PROBLEMS TO WORK ON:
- a) Name the skin infections caused by staph bacteria that the passage on staph infections below lists.
- b) Translate this sentence from the passage on staph infections below into Spanish: "Treatment usually involves antibiotics and cleaning of the infected area."

GIVEN PASSAGE Block Start

Staph infections are caused by staphylococcus bacteria. These types of germs are commonly found on the skin or in the nose of many healthy people. Most of the time, these bacteria cause no problems or cause relatively minor skin infections.
But staph infections can turn deadly if the bacteria invade deeper into your body, entering your bloodstream, joints, bones, lungs or heart. A growing number of otherwise healthy people are developing life-threatening staph infections.
Treatment usually involves antibiotics and cleaning of the infected area. However, some staph infections no longer respond, or become resistant, to common antibiotics. To treat antibiotic-resistant staph infections, health care providers may need to use antibiotics that can cause more side effects.
Staph infections can range from minor skin problems to life-threatening illness. For example, endocarditis, a serious infection of the inner lining of your heart (endocardium) can be caused by staph bacteria. Signs and symptoms of staph infections vary widely, depending on the location and severity of the infection.
Skin infections caused by staph bacteria include:
Boils. The most common type of staph infection is the boil. This is a pocket of pus that develops in a hair follicle or oil gland. The skin over the infected area usually becomes red and swollen.
If a boil breaks open, it will probably drain pus. Boils occur most often under the arms or around the groin or buttocks.
- Impetigo. This contagious, often painful rash can be caused by staph bacteria. Impetigo usually has large blisters that may ooze fluid and develop a honey-colored crust.
- Cellulitis. Cellulitis is an infection of the deeper layers of skin. It causes redness and swelling on the surface of your skin. Sores or areas of oozing discharge may develop, too.
- Staphylococcal scalded skin syndrome. Toxins produced by the staph bacteria may cause staphylococcal scalded skin syndrome. Affecting mostly babies and children, this condition includes a fever, a rash and sometimes blisters. When the blisters break, the top layer of skin comes off. This leaves a red, raw surface that looks like a burn.
Staph bacteria are one of the most common causes of food poisoning. The bacteria multiply in food and produce toxins that make you sick. Symptoms come on quickly, usually within hours of eating a contaminated food. Symptoms usually disappear quickly, too, often lasting just half a day.

GIVEN PASSAGE Block End
DATA Block Start

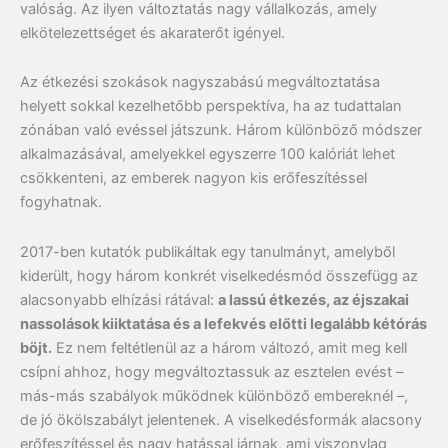
valóság. Az ilyen változtatás nagy vállalkozás, amely
elkötelezettséget és akaraterőt igényel.
Az étkezési szokások nagyszabású megváltoztatása
helyett sokkal kezelhetőbb perspektíva, ha az tudattalan
zónában való evéssel játszunk. Három különböző módszer
alkalmazásával, amelyekkel egyszerre 100 kalóriát lehet
csökkenteni, az emberek nagyon kis erőfeszítéssel
fogyhatnak.
2017-ben kutatók publikáltak egy tanulmányt, amelyből
kiderült, hogy három konkrét viselkedésmód összefügg az
alacsonyabb elhízási rátával:
a lassú étkezés, az éjszakai
nassolások kiiktatása és a lefekvés előtti legalább kétórás
böjt.
Ez nem feltétlenül az a három változó, amit meg kell
csípni ahhoz, hogy megváltoztassuk az esztelen evést –
más-más szabályok működnek különböző embereknél –,
de jó ökölszabályt jelentenek. A viselkedésformák alacsony
erőfeszítéssel és nagy hatással járnak, ami viszonylag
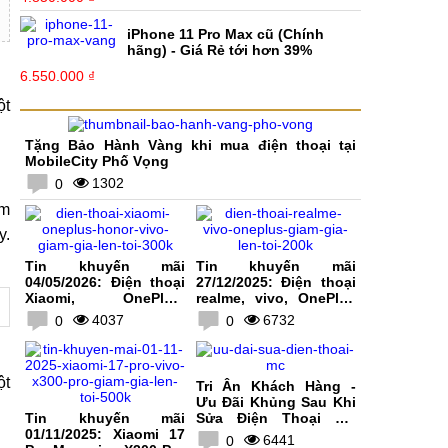
iPhone 11 Pro Max cũ (Chính
hãng) - Giá Rẻ tới hơn 39%
6.550.000 ₫
ột
Tặng Bảo Hành Vàng khi mua điện thoại tại
MobileCity Phố Vọng
1302
0
em
y.
Tin khuyến mãi
Tin khuyến mãi
04/05/2026: Điện thoại
27/12/2025: Điện thoại
Xiaomi, OnePlus,
realme, vivo, OnePlus
HONOR, vivo giảm giá
giảm giá lên tới 200K
4037
6732
0
0
lên tới 300K
ột
Tri Ân Khách Hàng -
Ưu Đãi Khủng Sau Khi
Tin khuyến mãi
Sửa Điện Thoại Tại
01/11/2025: Xiaomi 17
MobileCity
6441
0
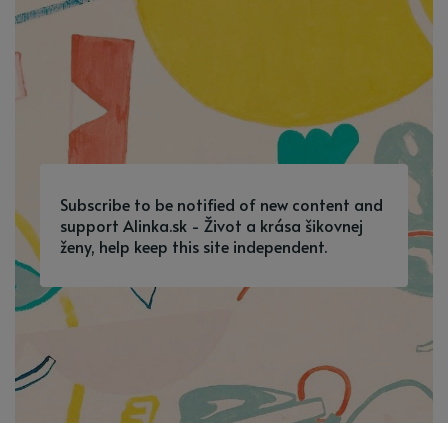
Subscribe to be notified of new content and
support Alinka.sk - Život a krása šikovnej
ženy, help keep this site independent.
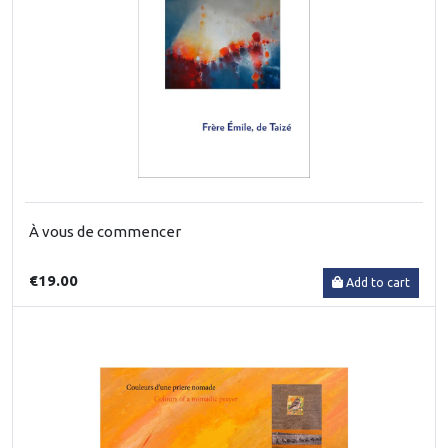
À vous de commencer
€19.00
Add to cart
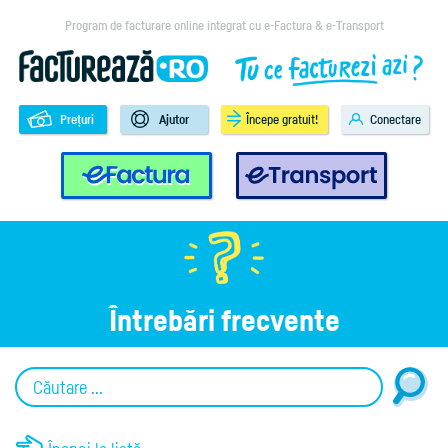
Program de facturare online integrat cu e-Factura & e-Transport
Prețuri
Ajutor
Începe gratuit!
Conectare
e-Factura
e-Transport
Întrebări frecvente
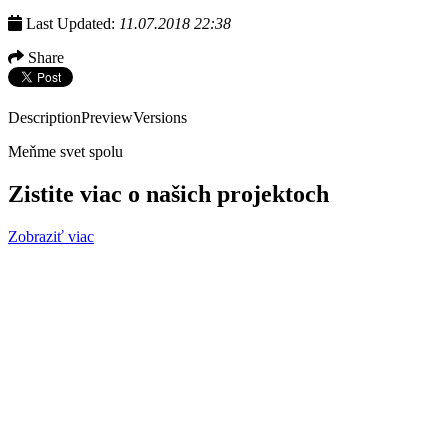
Last Updated:
11.07.2018 22:38
Share
Description
Preview
Versions
Meňme svet spolu
Zistite viac o našich projektoch
Zobraziť viac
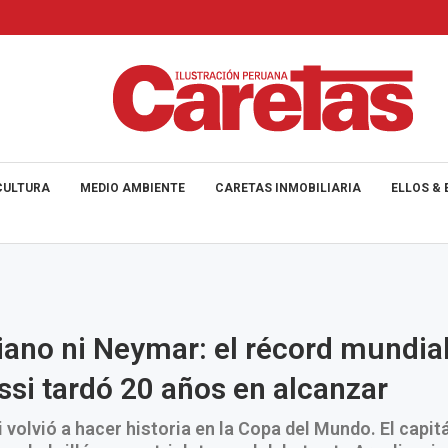
CULTURA
MEDIO AMBIENTE
CARETAS INMOBILIARIA
ELLOS & 
tiano ni Neymar: el récord mundial
si tardó 20 años en alcanzar
 volvió a hacer historia en la Copa del Mundo. El capit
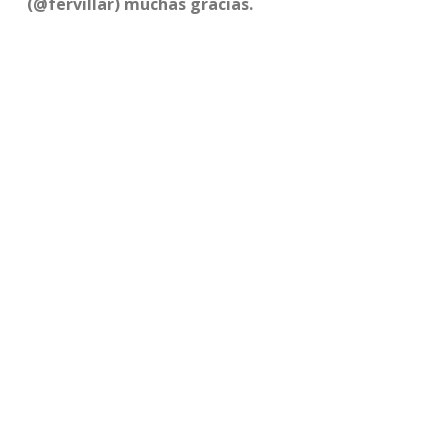
(@fervillar) muchas gracias.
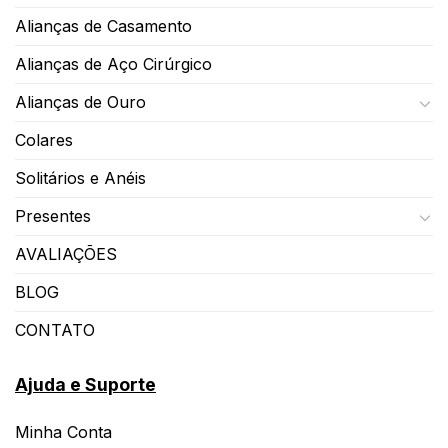
Alianças de Casamento
Alianças de Aço Cirúrgico
Alianças de Ouro
Colares
Solitários e Anéis
Presentes
AVALIAÇÕES
BLOG
CONTATO
Ajuda e Suporte
Minha Conta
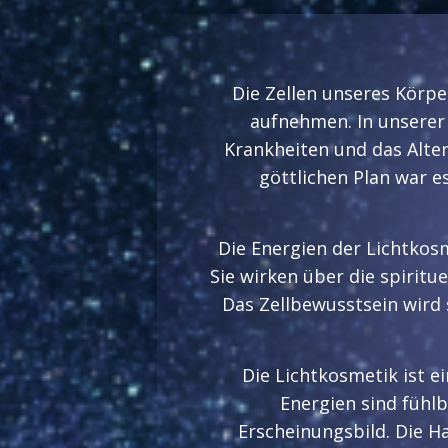
Die Zellen unseres Körpe
aufnehmen. In unserer 
Krankheiten und das Alter
göttlichen Plan war e
Die Energien der Lichtkosm
Sie wirken über die spiritu
Das Zellbewusstsein wird
Die Lichtkosmetik ist ei
Energien sind fühl
Erscheinungsbild. Die H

DATA Block End

ANSWERS BY ITEM:
- a)
Boils
Impetigo
Cellulitis
Staphylococcal scalded skin syndrome

- b) El tratamiento suele consistir en antibióticos y en la limpieza de la zona infectada.